Basically, orWall is a simple UI for scripts provided by in his blog post on torproject.

What orWall is

  • A firewall configurator: it allows you to set up your device in order to force apps through Orbot.
  • A way to prevent unwanted network access: only the apps you select access the Net through Orbot.
  • An app you should use with caution: if you don't understand what it's doing, you may have some bad surprises.

What orWall isn't

  • A replacement for Orbot: you still need Orbot on your device.
  • A replacement for AFWall/DroidWall – but it may lead to weird problems if you're using both.
  • The Answer to the Ultimate Question of Life, the Universe and Everything: everybody knows it's 42.

Prerequistes

How to use orWall

  • Ensure you have Root access on your device.
  • Ensure you don't have AFWall or other firewall manager installed, or at least deactivate them
  • Ensure you have Orbot installed.
  • Ensure Orbot has no Transparent Proxy enabled, like on the screenshot.
  • Start orWall , select the apps you want to redirect to Orbot.
  • Reboot.
  • Enjoy more privacy!

We strongly recommend you use Guardian Project f-droid in order to get the latest Orbot version available.

Troubleshooting

  • No network anymore: Did you start Orbot? Did you select applications? Do you have network (i.e. wireless, 3G and so on)?
  • No network anymore (bis): Ensure you don't have Transparent Proxy enabled in Orbot.
  • No network anymore (tris): Is Orbot connected to the Tor Network?
  • My apps aren't going through Tor: Are you using some other firewall application, like AFWall or DroidWall? If so, please remove it, reboot, and test again.
  • Application crashes with no message: Please fire up ADB logcat and fill in a new issue. :)
  • Some menu entries are disabled: Did you activate those options in the settings? Did you select Browser app and/or SIP app in the settings?

How to uninstall orWall

  • Remove the init-script (from the settings)
  • Uninstall the app as usual.
  • Reboot.

We cannot catch the uninstall event in order to make things, meaning you have to remove the init-script by hand.

In case the init-script is still present, you can remove it from the shell (ADB or any root-supporting Terminal application):

su
mount -o remount,rw /system
rm -f /system/etc/init.d/91firewall
mount -o remount,ro /system
reboot

How to request support?

Please open an issue with the following information:
  • Device model;
  • Android version;
  • orWall version;
  • Steps to reproduce the problem;
  • LogCat output;
  • screenshots (if possible);
  • Output of iptables -vnL and iptables -vnL -t nat;
Yes, that's a lot of things, but we do not possess a crystal ball allowing us to guess your problem…

I want to take part!

Great news, thanks! Just create a fork and submit pull-requests. We're opened for new features, bug corrections and so on, feel free to help.
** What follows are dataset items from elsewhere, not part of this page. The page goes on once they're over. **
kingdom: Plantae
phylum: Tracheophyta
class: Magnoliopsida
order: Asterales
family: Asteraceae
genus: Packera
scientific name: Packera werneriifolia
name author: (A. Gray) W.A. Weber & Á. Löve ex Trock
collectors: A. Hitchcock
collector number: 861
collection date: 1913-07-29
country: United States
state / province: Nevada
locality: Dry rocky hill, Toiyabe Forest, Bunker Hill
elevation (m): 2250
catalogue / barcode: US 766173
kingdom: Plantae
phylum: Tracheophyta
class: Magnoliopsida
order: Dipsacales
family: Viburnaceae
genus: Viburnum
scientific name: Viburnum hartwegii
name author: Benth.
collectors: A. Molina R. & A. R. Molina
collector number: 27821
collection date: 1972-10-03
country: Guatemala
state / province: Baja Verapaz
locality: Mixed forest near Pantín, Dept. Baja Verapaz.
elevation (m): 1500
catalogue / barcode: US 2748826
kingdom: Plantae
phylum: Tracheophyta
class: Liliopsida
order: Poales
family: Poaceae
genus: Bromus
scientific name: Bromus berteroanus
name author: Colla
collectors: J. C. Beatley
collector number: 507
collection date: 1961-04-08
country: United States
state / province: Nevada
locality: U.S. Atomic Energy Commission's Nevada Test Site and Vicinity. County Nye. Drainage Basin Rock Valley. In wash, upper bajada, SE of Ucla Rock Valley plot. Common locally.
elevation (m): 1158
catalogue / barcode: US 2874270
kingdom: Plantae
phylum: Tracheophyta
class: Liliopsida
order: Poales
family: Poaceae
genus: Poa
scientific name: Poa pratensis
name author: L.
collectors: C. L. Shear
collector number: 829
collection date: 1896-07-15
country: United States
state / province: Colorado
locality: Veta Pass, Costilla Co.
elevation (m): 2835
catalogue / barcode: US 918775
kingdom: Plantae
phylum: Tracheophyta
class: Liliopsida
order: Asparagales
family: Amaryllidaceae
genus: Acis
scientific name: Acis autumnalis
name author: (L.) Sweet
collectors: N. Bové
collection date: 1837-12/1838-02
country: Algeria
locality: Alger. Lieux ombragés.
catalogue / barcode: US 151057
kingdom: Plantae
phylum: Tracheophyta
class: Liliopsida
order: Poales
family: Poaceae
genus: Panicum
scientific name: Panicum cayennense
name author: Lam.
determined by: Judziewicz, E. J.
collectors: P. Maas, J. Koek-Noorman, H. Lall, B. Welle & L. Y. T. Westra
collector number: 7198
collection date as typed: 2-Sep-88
We're seeking people for translations, bug swatting, read proofing.
We're also wanting to add the following features to orWall:

  • Action: when we deselect an app in orWall, it should be restarted in order to ensure network is cut.
  • Action: panic button: allow user to cut all connections in one shot (though it's possible to do so by cutting Orbot).
  • When we remove an application, it should be removed from orWall authorization list in order to prevent UID overlaps.

Screenshots

orbot-config

Orbot configuration

Please ensure you don't use Orbot Transparent Proxy feature. At all.

Zoom

Functions directly on home screen

Some features are directly available from the home screen, allowing fast management

Zoom

Application list

You see only application requesting Network rights.

Zoom

Advanced settings per app

Let you chose the kind of proxy/access you want to get for each app.

Zoom

Settings are documented

Want to try some new stuff? Just read the settings summary in order to know what they do

Zoom

Tired of Tor?

You can just deactivate orWall until the next reboot. Or the next time you want to switch it on.

Zoom

They speak about orWall

What about the previous name, Torrific?

There's a trademark on "Tor", and it seems Tor Project wants to enforce it. Kindly, that said (and I emphasize this fact). So, in order to both respect the trademark and avoid useless discussions, I prefered to change the name to something else. All is fine now :).
Long live orWall, your new Onion Router Firewall!